Tasks to perform:
1. In the Puma forum post below, write out the passage starting at "ExecStart=/usr/bin/bundle exec --keep-file-descriptors" and ending at "signal or socket.".
2. Rewrite the paragraph of the Puma forum post that begins "Also, Puma's existing CI is mostly 'signal'" as a shorter list that keeps its main facts.
3. List every command sequence that the Puma forum post names as following a different code path.

Thanks for the info. All this is helpful.

But, I'm only windows locally, and using systemd is something that hasn't been implemented in CI yet. Maybe another Actions workflow can test it, not sure...

From above:

ExecStart=/var/app/rvm1scripts/rvm-auto.sh . bundle exec --keep-file-descriptors puma -C /var/app/shared/config/puma.rb

Restart=always

From @gingerlime's https://github.com/gingerlime/puma-test-socket

ExecStart=/usr/bin/bundle exec --keep-file-descriptors puma -C /app/puma.rb
ExecReload=/usr/bin/bundle exec pumactl -F /app/puma.rb phased-restart

Those are different. As I tried to mention above, the code paths for start/stop/start, start/restart, and start/phased-restart are all different.

Also, Puma's existing CI is mostly 'signal', but people seem to be using pumactl socket control with systemd. I mention this because I've been working in my Puma fork on an updated test framework, and there are some differences between control behavior, dependent on whether signal or socket used.

So, at least from my perspective, it's very important to know what commands/protocl were used with logs showing problems. IOW, start/stop/start, start/restart, or start/phased-restart, and whether signal or socket.

Small point, I've seen 3.12 mentioned, but 3.12.0 and 3.12.1 were released about 9 months apart. I haven't really reviewed the differences, but the exact version may be helpful to know....

I can't speak for @nateberkopec, but I suspect he feels the same way I do. I strongly want to get Puma working and stable in all configurations. For instance, I've got a lot of test changes (improvements?) , but I don't want to push them until Puma is bug free and stable...

Raw data:

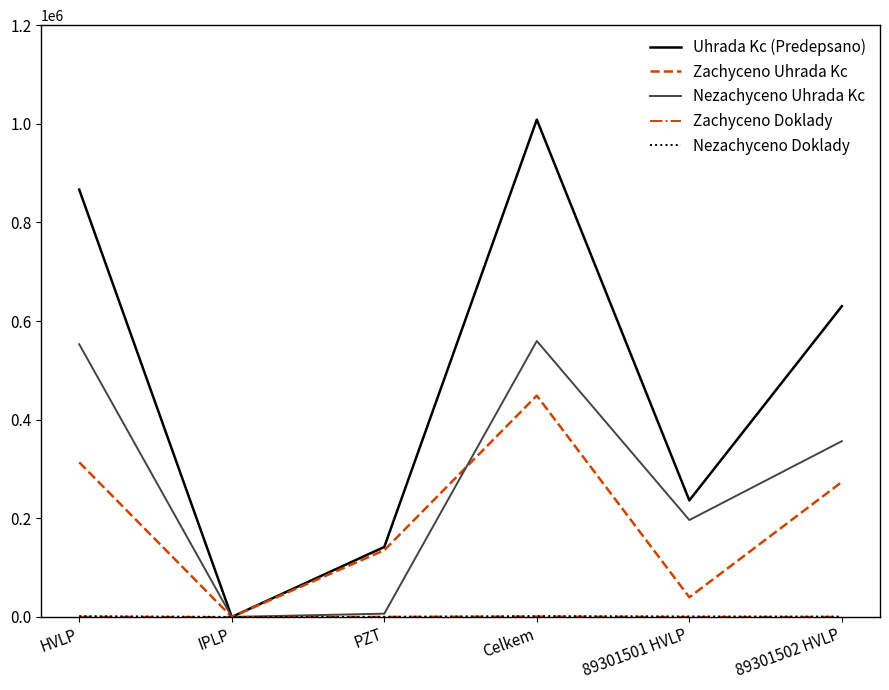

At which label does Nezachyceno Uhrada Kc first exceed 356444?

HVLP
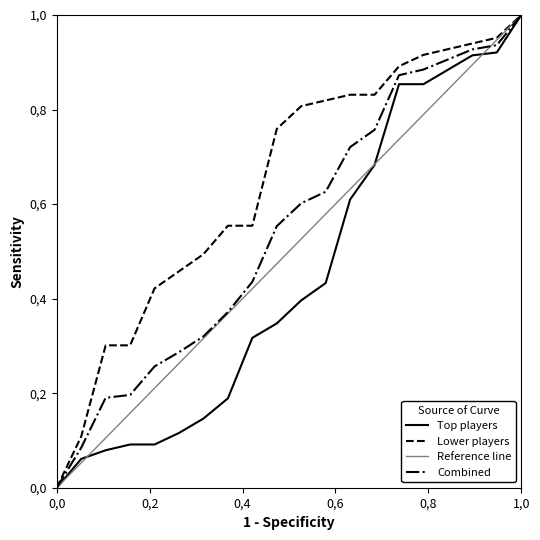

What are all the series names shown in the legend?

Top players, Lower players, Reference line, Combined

Per-task answers:
1.
ExecStart=/usr/bin/bundle exec --keep-file-descriptors puma -C /app/puma.rb
ExecReload=/usr/bin/bundle exec pumactl -F /app/puma.rb phased-restart

Those are different. As I tried to mention above, the code paths for start/stop/start, start/restart, and start/phased-restart are all different.

Also, Puma's existing CI is mostly 'signal', but people seem to be using pumactl socket control with systemd. I mention this because I've been working in my Puma fork on an updated test framework, and there are some differences between control behavior, dependent on whether signal or socket used.

So, at least from my perspective, it's very important to know what commands/protocl were used with logs showing problems. IOW, start/stop/start, start/restart, or start/phased-restart, and whether signal or socket.

2.
- Puma's existing CI mostly uses signals.
- People seem to use pumactl socket control with systemd.
- The writer has been building an updated test framework in a Puma fork.
- Control behavior differs depending on whether a signal or a socket is used.

3.
- start/stop/start
- start/restart
- start/phased-restart